--- Short problem ---
Reproduce each of the records below verbatim, line by line.

--- Supplied records ---

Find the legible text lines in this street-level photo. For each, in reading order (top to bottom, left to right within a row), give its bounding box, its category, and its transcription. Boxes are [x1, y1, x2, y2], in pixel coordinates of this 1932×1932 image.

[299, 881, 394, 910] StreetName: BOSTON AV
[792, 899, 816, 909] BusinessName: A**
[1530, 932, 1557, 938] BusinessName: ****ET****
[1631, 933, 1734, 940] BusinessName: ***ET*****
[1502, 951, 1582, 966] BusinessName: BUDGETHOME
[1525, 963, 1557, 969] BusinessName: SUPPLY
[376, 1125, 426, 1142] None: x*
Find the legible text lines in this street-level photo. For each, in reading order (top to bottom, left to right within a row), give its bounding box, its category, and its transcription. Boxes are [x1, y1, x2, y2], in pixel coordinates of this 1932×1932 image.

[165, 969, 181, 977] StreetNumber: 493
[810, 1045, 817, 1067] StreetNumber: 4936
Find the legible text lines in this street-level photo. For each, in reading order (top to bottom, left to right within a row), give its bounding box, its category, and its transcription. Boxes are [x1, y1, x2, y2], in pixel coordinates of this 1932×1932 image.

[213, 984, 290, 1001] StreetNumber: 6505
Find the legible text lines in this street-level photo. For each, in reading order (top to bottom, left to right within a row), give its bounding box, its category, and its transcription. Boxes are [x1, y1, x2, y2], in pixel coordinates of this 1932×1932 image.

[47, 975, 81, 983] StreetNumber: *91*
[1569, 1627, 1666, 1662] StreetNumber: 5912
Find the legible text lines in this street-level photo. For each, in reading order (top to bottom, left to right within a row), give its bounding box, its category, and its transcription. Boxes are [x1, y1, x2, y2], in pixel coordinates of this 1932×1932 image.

--- The completed task ---
Find the legible text lines in this street-level photo. For each, in reading order (top to bottom, left to right within a row), give its bounding box, its category, and its transcription. Boxes are [x1, y1, x2, y2], in pixel coordinates of this 1932×1932 image.

[299, 881, 394, 910] StreetName: BOSTON AV
[792, 899, 816, 909] BusinessName: A**
[1530, 932, 1557, 938] BusinessName: ****ET****
[1631, 933, 1734, 940] BusinessName: ***ET*****
[1502, 951, 1582, 966] BusinessName: BUDGETHOME
[1525, 963, 1557, 969] BusinessName: SUPPLY
[376, 1125, 426, 1142] None: x*
Find the legible text lines in this street-level photo. For each, in reading order (top to bottom, left to right within a row), give its bounding box, its category, and its transcription. Boxes are [x1, y1, x2, y2], in pixel coordinates of this 1932×1932 image.

[165, 969, 181, 977] StreetNumber: 493
[810, 1045, 817, 1067] StreetNumber: 4936
Find the legible text lines in this street-level photo. For each, in reading order (top to bottom, left to right within a row), give its bounding box, its category, and its transcription. Boxes are [x1, y1, x2, y2], in pixel coordinates of this 1932×1932 image.

[213, 984, 290, 1001] StreetNumber: 6505
Find the legible text lines in this street-level photo. For each, in reading order (top to bottom, left to right within a row), give its bounding box, its category, and its transcription. Boxes are [x1, y1, x2, y2], in pixel coordinates of this 1932×1932 image.

[47, 975, 81, 983] StreetNumber: *91*
[1569, 1627, 1666, 1662] StreetNumber: 5912
Find the legible text lines in this street-level photo. For each, in reading order (top to bottom, left to right within a row), give its bounding box, its category, and its transcription. Boxes are [x1, y1, x2, y2], in pixel coordinates of this 1932×1932 image.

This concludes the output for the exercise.